26. Yargıtayın asıl görevi, hukukun ülke içinde içtihat birlikteliğini temin edecek şekilde uygulanmasını sağlamaktır. Yargıtayın kuruluş ve vücut sebebi olan bu önemli görevi dolayısıyla bütün mahkeme hükümlerini hukukun uygulanması bakımından kontrol edebileceğini ve bu kontrol yetkisinin mutlak olduğunu kabul zarureti vardır.
27. Hâkim önüne gelen bir uyuşmazlıkla ilgili maddi vakıaları tespit ettikten sonra hukuk alanındaki faaliyetine geçer. Bu faaliyet dört aşamadan oluşur ve her aşama hukukî niteliği haiz olduğundan Yargıtayın mutlak denetimine tabidir. Hâkim ilk önce usul hükümlerine uygun olarak tespit ettiği somut olaya ilişkin vakıalara uygulanacak hukuk kuralını tespit eder.
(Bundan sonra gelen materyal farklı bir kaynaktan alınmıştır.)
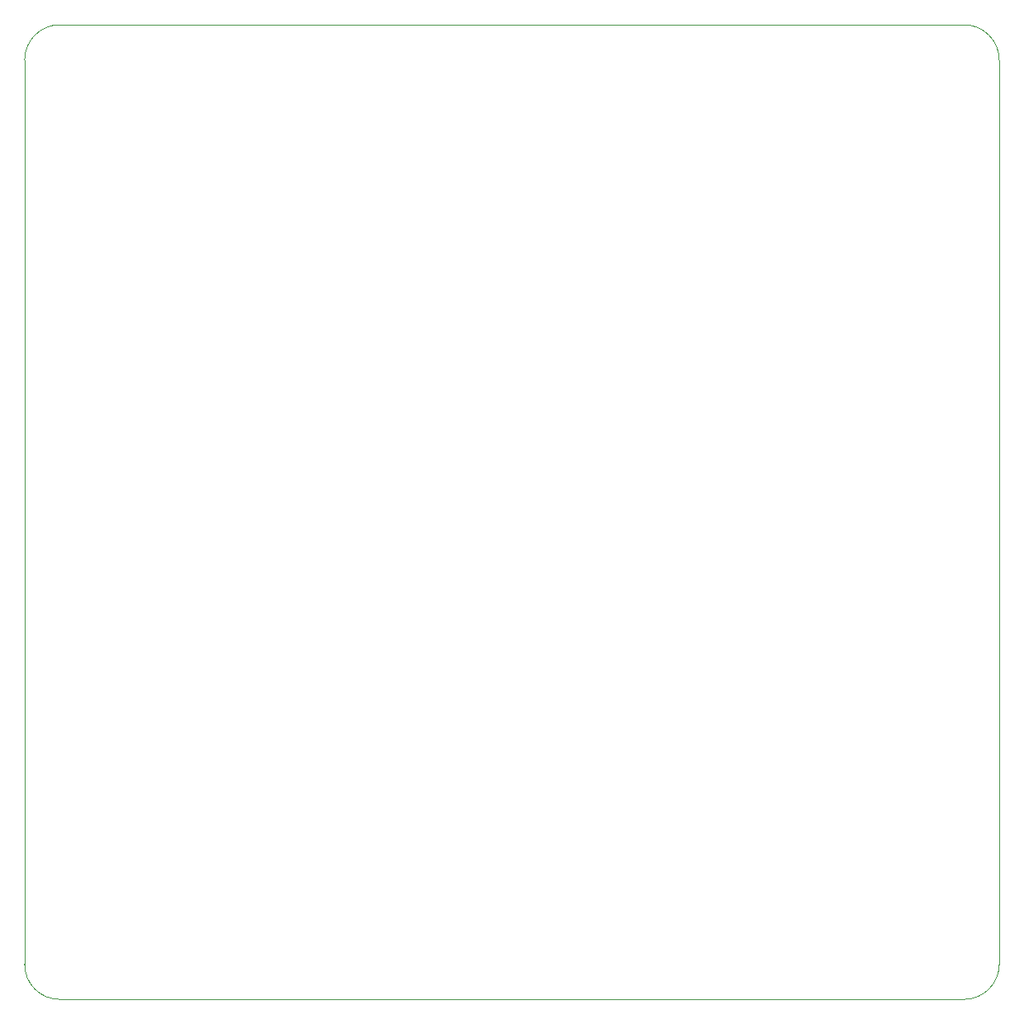
<source format=gbr>
%TF.GenerationSoftware,KiCad,Pcbnew,9.0.0*%
%TF.CreationDate,2025-08-10T21:35:17+12:00*%
%TF.ProjectId,current_gen_class_ab,63757272-656e-4745-9f67-656e5f636c61,rev?*%
%TF.SameCoordinates,Original*%
%TF.FileFunction,Profile,NP*%
%FSLAX46Y46*%
G04 Gerber Fmt 4.6, Leading zero omitted, Abs format (unit mm)*
G04 Created by KiCad (PCBNEW 9.0.0) date 2025-08-10 21:35:17*
%MOMM*%
%LPD*%
G01*
G04 APERTURE LIST*
%TA.AperFunction,Profile*%
%ADD10C,0.050000*%
%TD*%
G04 APERTURE END LIST*
D10*
X205400000Y-60000000D02*
X112600000Y-60000000D01*
X205400000Y-60000000D02*
G75*
G02*
X209000000Y-63600000I0J-3600000D01*
G01*
X112600000Y-160000000D02*
G75*
G02*
X109000000Y-156400000I0J3600000D01*
G01*
X109000000Y-63600000D02*
G75*
G02*
X112600000Y-60000000I3600000J0D01*
G01*
X112600000Y-160000000D02*
X205400000Y-160000000D01*
X209000000Y-156400000D02*
X209000000Y-63600000D01*
X209000000Y-156400000D02*
G75*
G02*
X205400000Y-160000000I-3600000J0D01*
G01*
X109000000Y-63600000D02*
X109000000Y-156400000D01*
M02*

</source>
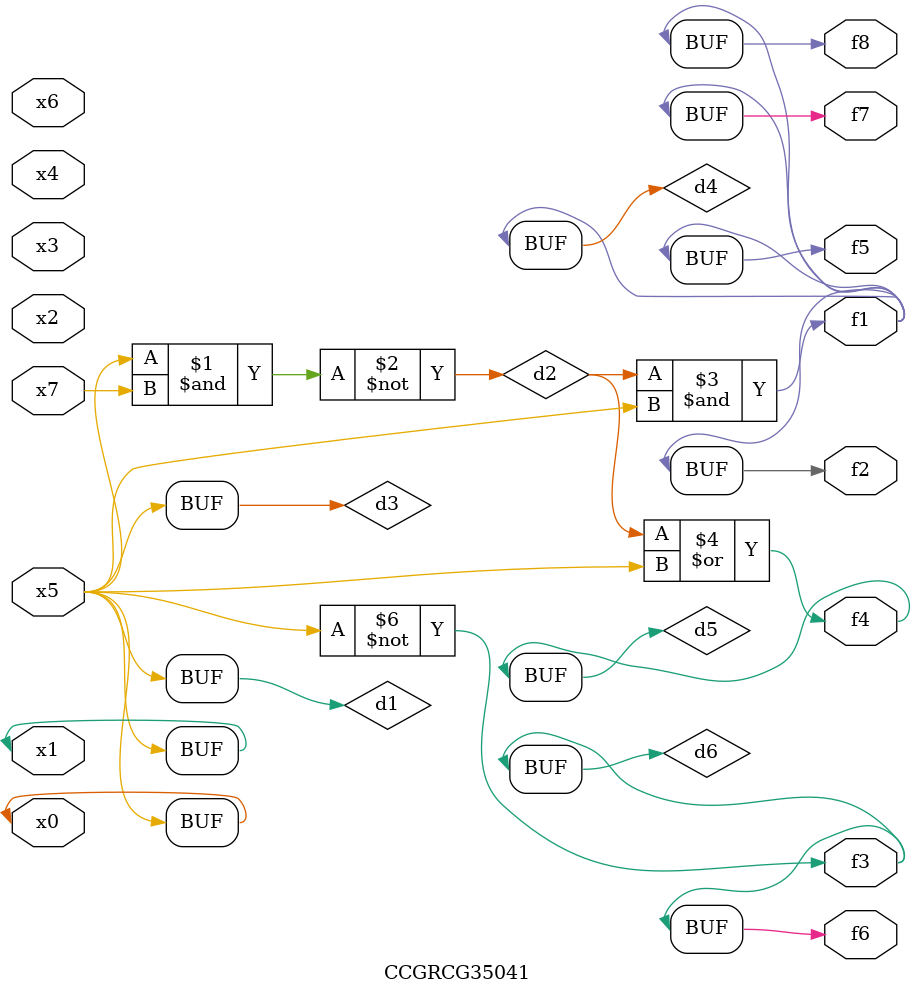
<source format=v>
module CCGRCG35041(
	input x0, x1, x2, x3, x4, x5, x6, x7,
	output f1, f2, f3, f4, f5, f6, f7, f8
);

	wire d1, d2, d3, d4, d5, d6;

	buf (d1, x0, x5);
	nand (d2, x5, x7);
	buf (d3, x0, x1);
	and (d4, d2, d3);
	or (d5, d2, d3);
	nor (d6, d1, d3);
	assign f1 = d4;
	assign f2 = d4;
	assign f3 = d6;
	assign f4 = d5;
	assign f5 = d4;
	assign f6 = d6;
	assign f7 = d4;
	assign f8 = d4;
endmodule

</source>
Hâkim, tespit ettiği vakıalara uygulayacağı hukuk kuralının belirlemesinde yanılmışsa, buna dayanarak vereceği hükmün de yanlış olması kaçınılmazdır. İkinci aşamada hâkim, tespit ettiği hukuk kuralının gerçek ve doğru anlamını açıklar. Hâkim hukuk kuralının açıklanmasında (tefsirinde) hataya düşerse yapacağı hukuk uygulaması da yanlış olacaktır. Üçüncü aşamada hâkim bulduğu ve açıklayarak elle tutulur hâle getirdiği hukuk kuralında yer alan soyut vakıa ile davada tespit ettiği somut vakıayı karşılaştırarak vakıanın hukukî nitelendirmesini yapar (tavsif). Burada hâkimin yaptığı nitelendirme hukukun uygulanmasına ilişkindir. Hâkim, hukukun uygulanması alanında ilk üç aşamayı doğru olarak yürüttüğü takdirde nihayet mantıken varılan hukukî sonuç ortaya çıkar. Burada özellikle üzerinde durulması gereken husus; hâkimin “hukuki sonuca yönelik olarak kullandığı takdir hakkının bir hukuk meselesi” olduğu hususudur. Hâkim somut olaydaki hukuksal faaliyetin ilk üç aşamasını doğru olarak tamamladıktan sonra dördüncü aşamada vardığı hukukî sonucun “takdir hakkının” kullanılmış olduğu gerekçesiyle Yargıtay denetimine tabi olmadığı sonucuna varılamaz. Zira Yargıtayın maddi hukukun doğru olarak uygulanıp uygulanmadığı yönünden mutlak denetim yetkisi vardır. Takdir hak ve yetkisinin denetlenmesi de bir hukukîlik denetimi olup Yargıtayın yetki alanında bulunduğu da muhakkaktır.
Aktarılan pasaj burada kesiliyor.